The sound of rushing water was louder now. Faith had spread out the blanket on a rock and sat down. Juicy as a ripe peach. An image of her under him, legs around him, practically made him stagger.

He really had to stop thinking this way.

They were at the edge of a deep gorge, a waterfall cascading into a round pool about twenty feet below them. He wished he had a camera so he could look at this picture when he was deployed, baking in the sun of Iraq or Afghanistan or wherever the Army would send him. He’d show it around. This is where I’m from. I had lunch with a pretty girl right on this rock.

“Nice,” he said, sitting next to Faith.

“The pool’s pretty deep,” she said, pointing as she took a sandwich out of her lunch box. “Maybe twenty, thirty feet. Jack says it’s bigger underwater. Like a bell. He used to jump off that rock there.”

“Did you?”

She glanced at him and took a bite of her sandwich. “No. Too scary for me. Honor never did, either. Said we’d already—well. No reason to risk your life just for the sake of it, you know?”

“Sure.”

They ate in silence, the dog coming up to beg for a scrap. Birds twittered, the waterfall roared. Beside him, Faith finished her sandwich and seemed content to just watch the water. The mist of the falls had coated her hair in tiny beads, making her look like a slightly pornographic woodland fairy.

“Well,” Levi said, suddenly aware that he’d been staring at Faith for too long, all sorts of hot, red thoughts pulsating through him. “I’m going swimming. Which rock do I jump off?”

“Oh, Levi, don’t,” Faith said, jerking to attention. “My phone’s back in the truck. What if you hit your head or something? A tourist got a concussion a couple years ago. My brother broke his arm when he was fifteen. It’s not safe. Please don’t.”

It was kind of nice, her begging for his well-being. Then again, that pool was frickin’ gorgeous. He shrugged. “I’ll try not to break anything.” He stripped off his shirt, well aware that he was a pretty fine specimen. Pink crept into her cheeks, and she shifted her gaze straight ahead. “You coming, Holland?” It sounded like a proposition.

It was.

“Absolutely not,” she said, all prim and proper. “Don’t do it. I have to get back to work, anyway. So do you, right? And really, jumping is dangerous.”

“I’m going into the Army in two months, Faith. Jumping off that rock is probably less dangerous than an IED or suicide bomber.” He winked at her, went to the rock and looked down. The water was green and clear, churning where the falls poured in. “Geronimo,” he said, then pushed off.
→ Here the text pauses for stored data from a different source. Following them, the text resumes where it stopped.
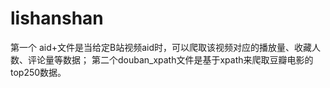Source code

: # lishanshan
第一个 aid+文件是当给定B站视频aid时，可以爬取该视频对应的播放量、收藏人数、评论量等数据；
第二个douban_xpath文件是基于xpath来爬取豆瓣电影的top250数据。
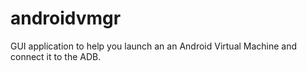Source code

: androidvmgr
===========

GUI application to help you launch an an Android Virtual Machine and connect it to the ADB.
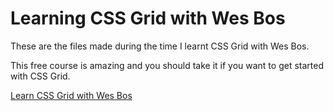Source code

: # Learning CSS Grid with Wes Bos

These are the files made during the time I learnt CSS Grid with Wes Bos.

This free course is amazing and you should take it if you want to get started with CSS Grid.

[Learn CSS Grid with Wes Bos](https://cssgrid.io/)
He went in feet first, shooting down, the water swallowing him, cold and silky and utterly beautiful. Opening his eyes, he could see that Faith was right—the pool expanded underwater by about ten feet, the stone walls like a church. He’d always been a pretty good swimmer, was one of the first into the lake each spring. This, though...this was unbelievable, so smooth and deep and secret. He ran his hand over the stone, amazed and a little sorry that he’d never been here before.